A couple of days ago I got involved in an online discussion with someone about Anglicanorum Cœtibus : and it rapidly became apparent that my correspondent – himself an ex-Anglican – was possessed more of a detestation of all things Anglican than of any desire to discuss the matter calmly. He was content to condemn the Holy Father, despite (what appeared to be) an imperfect appreciation of what had led His Holiness to make such a generous gesture, simply because he could not tolerate anything which – in his eyes – wasn’t Catholic; and nothing which was of or from the Church of England could possibly be Catholic.
I tried to make my comments in charity, but eventually concluded that there was nothing to be gained by continuing the discussion, because of my opposite number’s absolute refusal to accept any basis for discussion other than his own forthright condemnation of Anglicanism as a concept.
In that case, I don’t think I betrayed the Faith, because I was discussing something with another Catholic, and any shortcomings in his Faith are not matters on which I am properly qualified to comment : that is between himself and his Director.

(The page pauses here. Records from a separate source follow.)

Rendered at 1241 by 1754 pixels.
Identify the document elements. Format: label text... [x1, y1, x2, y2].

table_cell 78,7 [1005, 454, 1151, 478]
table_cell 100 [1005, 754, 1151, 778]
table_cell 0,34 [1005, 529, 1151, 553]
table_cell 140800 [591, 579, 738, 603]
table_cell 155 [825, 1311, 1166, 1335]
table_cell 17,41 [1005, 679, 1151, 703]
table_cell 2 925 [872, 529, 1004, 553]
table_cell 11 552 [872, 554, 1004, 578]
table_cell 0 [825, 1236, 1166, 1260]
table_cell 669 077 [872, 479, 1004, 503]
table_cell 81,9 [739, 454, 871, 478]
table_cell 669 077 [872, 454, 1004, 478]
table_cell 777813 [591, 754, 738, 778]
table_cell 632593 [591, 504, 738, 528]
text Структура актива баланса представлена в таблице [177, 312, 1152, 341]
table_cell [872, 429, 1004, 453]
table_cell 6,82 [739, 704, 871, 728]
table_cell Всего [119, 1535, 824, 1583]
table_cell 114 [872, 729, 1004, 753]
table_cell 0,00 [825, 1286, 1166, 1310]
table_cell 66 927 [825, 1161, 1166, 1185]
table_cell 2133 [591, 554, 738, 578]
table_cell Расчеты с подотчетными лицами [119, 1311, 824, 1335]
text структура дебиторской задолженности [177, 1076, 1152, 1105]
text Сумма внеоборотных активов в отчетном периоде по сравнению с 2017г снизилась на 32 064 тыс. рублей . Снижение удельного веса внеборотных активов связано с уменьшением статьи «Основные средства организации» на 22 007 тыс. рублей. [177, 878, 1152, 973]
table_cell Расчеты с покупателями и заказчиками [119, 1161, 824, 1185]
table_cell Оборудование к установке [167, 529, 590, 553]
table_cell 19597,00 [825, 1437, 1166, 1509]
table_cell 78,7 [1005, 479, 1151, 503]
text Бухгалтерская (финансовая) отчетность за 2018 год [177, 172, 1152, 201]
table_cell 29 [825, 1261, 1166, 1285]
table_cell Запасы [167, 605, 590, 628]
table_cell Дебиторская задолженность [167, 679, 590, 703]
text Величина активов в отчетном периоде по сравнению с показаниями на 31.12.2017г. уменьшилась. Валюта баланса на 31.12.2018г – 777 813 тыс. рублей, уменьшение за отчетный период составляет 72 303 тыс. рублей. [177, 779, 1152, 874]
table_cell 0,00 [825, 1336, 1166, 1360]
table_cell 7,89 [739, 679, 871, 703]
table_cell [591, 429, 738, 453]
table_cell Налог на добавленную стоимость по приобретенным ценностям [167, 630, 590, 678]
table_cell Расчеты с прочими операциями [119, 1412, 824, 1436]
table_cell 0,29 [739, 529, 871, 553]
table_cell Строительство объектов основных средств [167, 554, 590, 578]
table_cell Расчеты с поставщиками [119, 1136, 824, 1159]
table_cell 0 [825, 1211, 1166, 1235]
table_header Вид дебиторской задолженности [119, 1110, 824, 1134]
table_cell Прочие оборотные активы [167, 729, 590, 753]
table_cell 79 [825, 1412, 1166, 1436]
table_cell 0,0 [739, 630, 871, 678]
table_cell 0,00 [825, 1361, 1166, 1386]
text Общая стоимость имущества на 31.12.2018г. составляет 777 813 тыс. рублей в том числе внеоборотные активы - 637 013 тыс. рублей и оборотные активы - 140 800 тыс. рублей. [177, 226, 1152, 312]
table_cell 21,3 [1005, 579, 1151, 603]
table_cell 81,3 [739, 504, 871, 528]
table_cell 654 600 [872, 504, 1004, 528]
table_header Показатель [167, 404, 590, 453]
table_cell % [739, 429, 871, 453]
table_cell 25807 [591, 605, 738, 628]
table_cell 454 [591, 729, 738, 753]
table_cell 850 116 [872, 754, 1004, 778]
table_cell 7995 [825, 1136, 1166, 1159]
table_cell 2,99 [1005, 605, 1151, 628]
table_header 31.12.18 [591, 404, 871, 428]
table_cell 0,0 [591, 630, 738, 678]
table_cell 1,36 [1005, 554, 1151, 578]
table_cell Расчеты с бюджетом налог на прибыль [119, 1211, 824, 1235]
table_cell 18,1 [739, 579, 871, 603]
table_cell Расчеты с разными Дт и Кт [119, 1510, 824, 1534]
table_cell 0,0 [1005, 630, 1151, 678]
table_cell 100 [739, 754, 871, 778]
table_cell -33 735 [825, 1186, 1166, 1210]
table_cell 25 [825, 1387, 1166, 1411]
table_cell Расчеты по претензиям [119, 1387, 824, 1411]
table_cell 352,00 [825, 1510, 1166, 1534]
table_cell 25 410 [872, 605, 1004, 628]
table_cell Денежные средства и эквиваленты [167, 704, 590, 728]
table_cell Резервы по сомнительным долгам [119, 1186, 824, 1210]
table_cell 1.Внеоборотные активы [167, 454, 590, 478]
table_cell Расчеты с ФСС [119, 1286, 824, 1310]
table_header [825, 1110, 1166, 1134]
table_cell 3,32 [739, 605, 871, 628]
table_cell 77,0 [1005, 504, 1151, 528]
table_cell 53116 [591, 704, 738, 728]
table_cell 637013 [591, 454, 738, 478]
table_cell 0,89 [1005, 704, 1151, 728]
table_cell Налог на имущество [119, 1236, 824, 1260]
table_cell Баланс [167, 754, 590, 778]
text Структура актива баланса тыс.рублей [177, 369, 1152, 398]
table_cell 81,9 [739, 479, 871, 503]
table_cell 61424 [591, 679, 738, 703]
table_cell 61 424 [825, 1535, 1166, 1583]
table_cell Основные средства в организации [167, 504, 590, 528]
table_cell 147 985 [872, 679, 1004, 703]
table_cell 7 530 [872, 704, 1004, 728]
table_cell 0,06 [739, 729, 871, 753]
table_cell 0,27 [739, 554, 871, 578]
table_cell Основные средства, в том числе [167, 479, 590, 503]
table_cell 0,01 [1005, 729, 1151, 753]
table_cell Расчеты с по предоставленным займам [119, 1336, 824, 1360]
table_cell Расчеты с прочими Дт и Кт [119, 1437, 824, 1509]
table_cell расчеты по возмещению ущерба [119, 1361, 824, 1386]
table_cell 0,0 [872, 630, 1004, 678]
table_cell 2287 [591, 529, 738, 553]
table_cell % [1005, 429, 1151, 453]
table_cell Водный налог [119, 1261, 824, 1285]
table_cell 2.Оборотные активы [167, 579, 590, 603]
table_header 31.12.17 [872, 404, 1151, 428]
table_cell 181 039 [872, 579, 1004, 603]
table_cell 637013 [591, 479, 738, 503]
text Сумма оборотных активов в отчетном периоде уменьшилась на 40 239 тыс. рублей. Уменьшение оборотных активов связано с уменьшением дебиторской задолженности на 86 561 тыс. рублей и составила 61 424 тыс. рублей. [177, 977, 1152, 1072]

On the other hand, it seems to me that things may be different when – as has also happened recently – I find myself involved in a discussion with a non-Catholic (in this case at least arguably an atheist; certainly an agnostic) about certain fundamental truths of the Faith.

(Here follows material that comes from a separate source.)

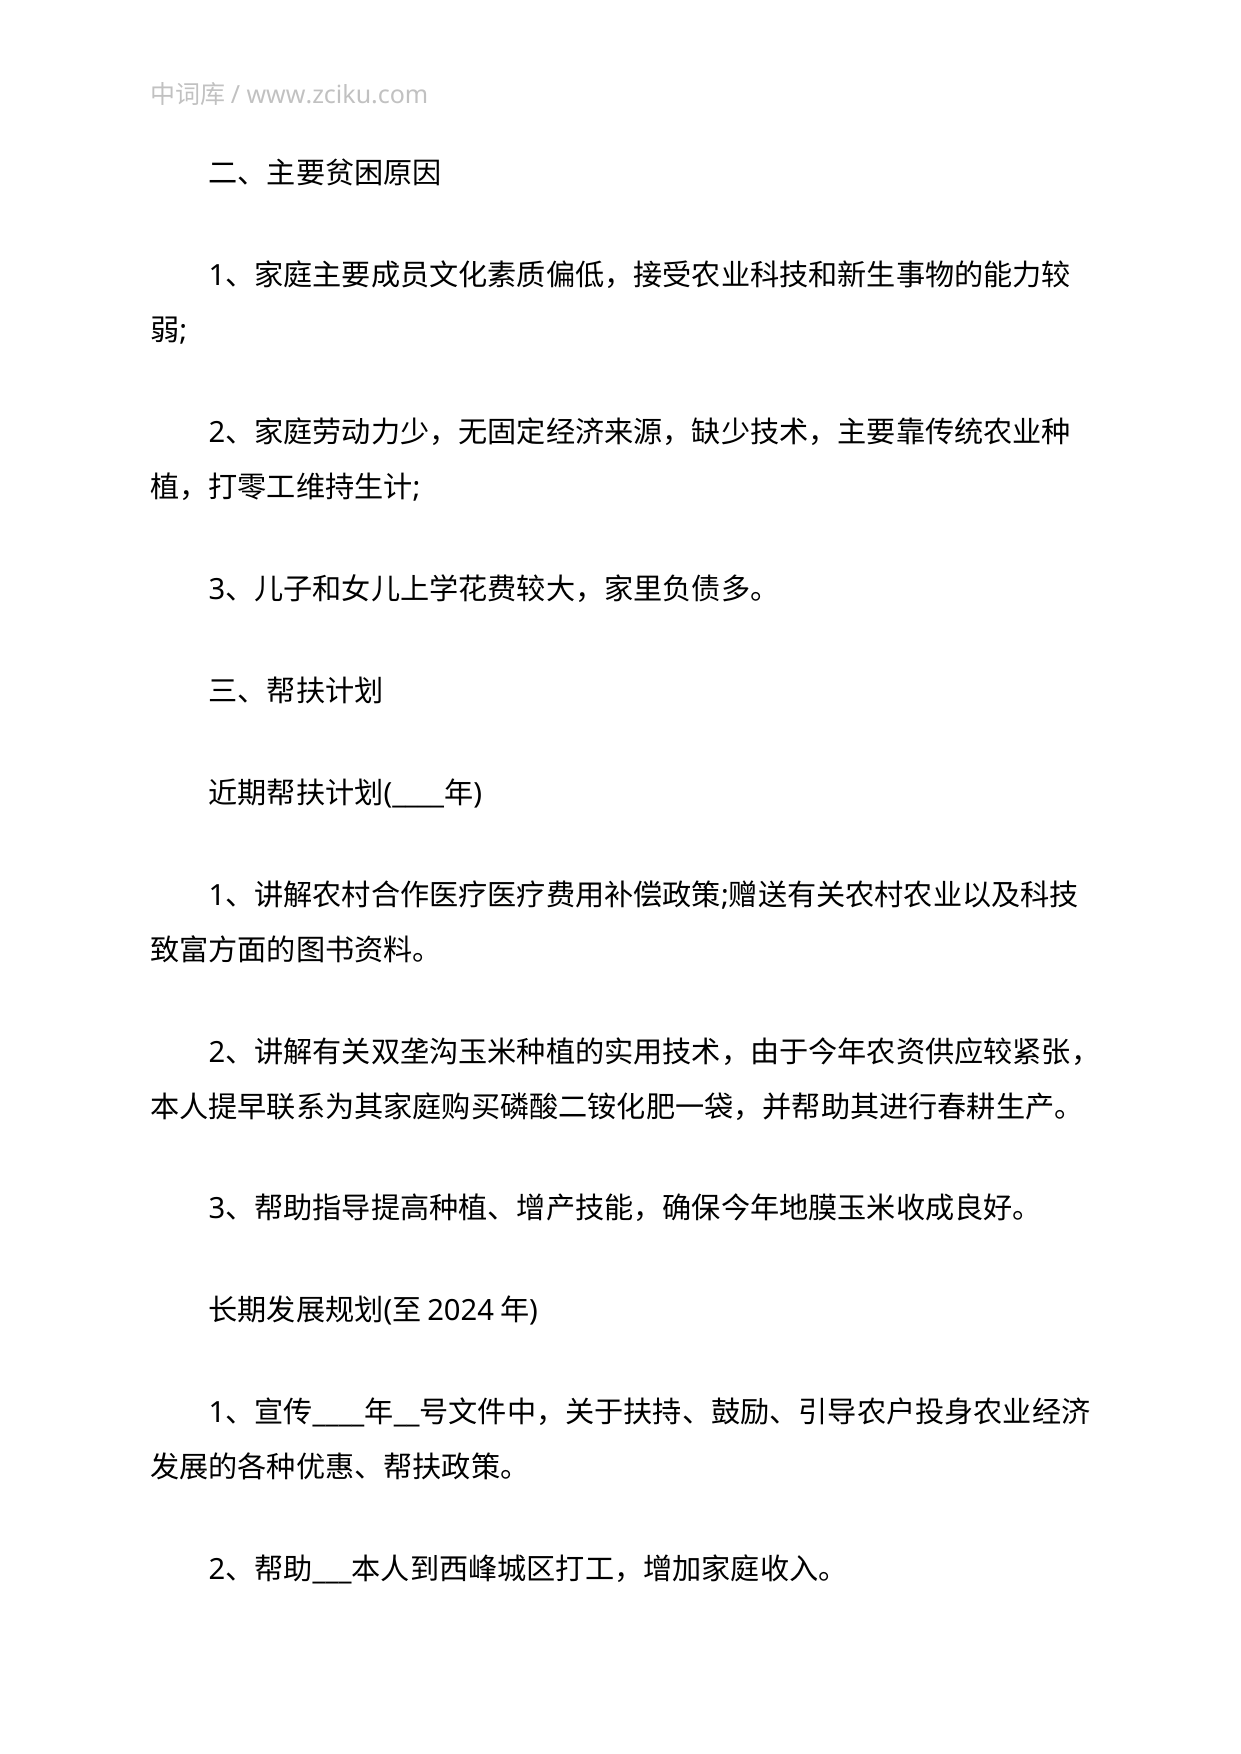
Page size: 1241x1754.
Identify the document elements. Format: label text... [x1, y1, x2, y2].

Can I then back away, or qualify the truths of the Faith so as not to cause offence ? As it happened, the person I was talking to about the Church's teaching on such matters turned out to have a fairly strong ‘pro-Life’ position of her own; but could I justifiably have moderated the Church’s uncompromising teaching so as not to drive her away before I had an opportunity to discuss with her the merits of it as an expression of Divine will ?
Obviously I could quite properly have tried to direct the conversation so that I had an opportunity to convince her of the rightness of our teaching before confrontation occurred : but if I had been asked outright at the very start, could I properly have done other than spoken the unvarnished truth ? In love, of course; but nonetheless unpalatable ?
Of course one does not want to drive people away : but I do wonder whether there may just possibly be times when the need to be true to the Faith may justifiably lead to the private martyrdom which comes from recognzing that one has, by one’s own inadequacy, lost a chance to save a soul. The early Christians died horribly, and in their hundreds, rather than compromise in the slightest on the truths of the Faith : and though one might wonder whether they might have had more chance of converting others if they had been more moderate in their position, yet it is they whose ‘robes are washed white in the blood of the lamb’.
God lead me to discern how to deal with issues like this, so that I can always stay faithful to His will, true to His Faith, and yet also be a tender and loving exponent of His holy Word.